Wednesday 28 March 2018

3.2.4: Cell recognition and the immune system (Viruses (HIV) and ELISA testing)

HIV (human immunodeficiency virus) is a virus which causes AIDS (acquired immune deficiency syndrome) by attacking helper T cells and interfering with their function, reducing the amount of T helper cells in the blood. Without a sufficient number of T helper cells the immune system cannot stimulate enough B cells to produce enough antibodies to combat pathogens/enough cytotoxic T cells to kill infected cells. This means the body is unable to produce enough of an immune response, and this also makes the patient more susceptible to cancers and other infections. It is these infections/diseases that cause death, not the AIDS itself.

HIV belongs to a group of viruses known as retroviruses. The structure:


  • Lipid envelope
  • Attachment proteins
  • Capsid
  • Two single strands of RNA
  • Enzymes (including reverse transcriptase which catalyses the production of DNA and RNA)

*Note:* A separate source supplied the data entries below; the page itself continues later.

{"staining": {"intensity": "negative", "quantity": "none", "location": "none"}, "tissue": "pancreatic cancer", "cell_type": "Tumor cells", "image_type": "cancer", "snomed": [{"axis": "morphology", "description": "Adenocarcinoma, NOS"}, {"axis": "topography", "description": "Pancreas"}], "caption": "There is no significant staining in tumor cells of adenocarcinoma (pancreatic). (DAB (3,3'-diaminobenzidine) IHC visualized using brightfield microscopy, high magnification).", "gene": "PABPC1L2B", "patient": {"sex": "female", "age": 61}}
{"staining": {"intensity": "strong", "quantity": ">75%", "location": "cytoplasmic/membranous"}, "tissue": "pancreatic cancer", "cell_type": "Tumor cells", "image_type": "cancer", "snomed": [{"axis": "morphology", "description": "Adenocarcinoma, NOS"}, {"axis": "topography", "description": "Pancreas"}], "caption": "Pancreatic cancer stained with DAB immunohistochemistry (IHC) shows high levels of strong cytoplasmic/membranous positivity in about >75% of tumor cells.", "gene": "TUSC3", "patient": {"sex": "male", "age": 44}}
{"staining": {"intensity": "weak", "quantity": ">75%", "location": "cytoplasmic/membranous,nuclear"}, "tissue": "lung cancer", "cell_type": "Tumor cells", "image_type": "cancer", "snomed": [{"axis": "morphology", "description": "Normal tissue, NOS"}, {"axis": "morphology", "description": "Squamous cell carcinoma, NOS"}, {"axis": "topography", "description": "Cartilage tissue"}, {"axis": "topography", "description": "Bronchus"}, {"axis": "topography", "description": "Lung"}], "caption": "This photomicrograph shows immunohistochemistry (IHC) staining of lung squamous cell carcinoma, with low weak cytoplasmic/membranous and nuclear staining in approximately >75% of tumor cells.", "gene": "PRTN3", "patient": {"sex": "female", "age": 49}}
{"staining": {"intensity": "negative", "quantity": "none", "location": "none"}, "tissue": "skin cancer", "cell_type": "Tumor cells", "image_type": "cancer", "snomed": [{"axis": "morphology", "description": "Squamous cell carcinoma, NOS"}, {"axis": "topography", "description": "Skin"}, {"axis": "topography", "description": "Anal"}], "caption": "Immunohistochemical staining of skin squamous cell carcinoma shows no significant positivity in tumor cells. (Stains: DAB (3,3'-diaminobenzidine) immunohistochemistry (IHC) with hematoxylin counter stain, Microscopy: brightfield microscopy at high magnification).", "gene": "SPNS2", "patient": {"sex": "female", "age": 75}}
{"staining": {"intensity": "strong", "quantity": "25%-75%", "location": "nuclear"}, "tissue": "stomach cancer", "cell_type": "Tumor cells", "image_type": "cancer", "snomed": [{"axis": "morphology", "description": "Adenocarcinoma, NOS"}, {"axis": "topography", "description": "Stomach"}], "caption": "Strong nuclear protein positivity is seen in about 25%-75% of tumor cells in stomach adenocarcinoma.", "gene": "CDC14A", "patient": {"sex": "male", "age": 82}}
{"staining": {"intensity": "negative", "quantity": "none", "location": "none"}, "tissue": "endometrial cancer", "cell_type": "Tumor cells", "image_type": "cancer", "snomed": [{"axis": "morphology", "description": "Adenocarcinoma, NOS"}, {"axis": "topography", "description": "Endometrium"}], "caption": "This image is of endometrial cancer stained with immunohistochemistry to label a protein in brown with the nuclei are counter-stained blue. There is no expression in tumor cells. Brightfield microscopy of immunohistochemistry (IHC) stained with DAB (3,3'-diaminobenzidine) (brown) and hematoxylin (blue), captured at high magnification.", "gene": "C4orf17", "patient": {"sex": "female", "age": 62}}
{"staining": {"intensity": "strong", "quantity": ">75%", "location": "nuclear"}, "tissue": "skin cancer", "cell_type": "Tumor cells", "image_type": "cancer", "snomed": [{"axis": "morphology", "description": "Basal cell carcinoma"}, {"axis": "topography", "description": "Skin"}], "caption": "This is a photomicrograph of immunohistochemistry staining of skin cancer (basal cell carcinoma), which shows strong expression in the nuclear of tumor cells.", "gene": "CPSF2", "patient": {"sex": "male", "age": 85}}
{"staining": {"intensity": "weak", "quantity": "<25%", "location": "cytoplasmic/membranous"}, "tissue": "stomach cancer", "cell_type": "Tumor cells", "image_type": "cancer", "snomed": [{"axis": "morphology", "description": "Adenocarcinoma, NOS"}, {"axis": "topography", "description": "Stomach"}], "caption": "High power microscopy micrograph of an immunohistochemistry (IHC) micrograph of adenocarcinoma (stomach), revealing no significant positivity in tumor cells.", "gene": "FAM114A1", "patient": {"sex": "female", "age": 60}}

HIV cannot replicate itself as it is a virus. It replicates by...
  • HIV enters the bloodstream and circulates around the body
  • A protein on HIV binds to a protein on helper T cells
  • The capsid fuses with the cell-surface membrane of the T helper cell
  • RNA and enzymes enter the T helper cell and the reverse transcriptase converts the viral RNA into DNA (so the host cell can read it).
  • This DNA is inserted into the host cells DNA in the nucleus. This DNA creates mRNA which contains instructions for creating new viral proteins and RNA for the new HIVs
  • mRNA passes out of the nucleus and it is read and proteins are made
  • HIV particles break away from the T helper cell and take a piece of it's cell-surface membrane with it which forms the new lipid envelope.

We also need to know about ELISA testing, not sure where to put it so here it is:

ELISA (enzyme linked immunosorbant assay) uses antibodies to quantify the amount of a protein in a sample. It is useful in both allergen and drug tests. Here is an example of how it works when testing for antigens:

  • Apply a sample to the surface of a slide
  • Wash the surface to remove any unattached antigens
  • Add the antibody that is specific to the antigen, leave for a little bit so the two can bind together
  • Wash the surface (again) to remove excess/unbound antibodies
  • Add a second antibody that has an enzyme attached to it. This will bind with the first antibody
  • Add the colourless substrate of the enzyme
  • When the enzyme acts on the substrate, colour is produced
  • The amount of antigen present is proportional to the intensity of the colour of the final solution.


Unfortunately, we cannot use antibiotics against viruses. This is because one way in which viruses work is by inhibiting enzymes required for the synthesis of peptide cross-bridges in cell walls. This means that, in bacteria, they can no longer withstand osmotic pressure as their cell wall is very weak and they burst. However, viruses do not have a cell wall. They also do not have any metabolic mechanisms that the antibiotic might be able to disrupt.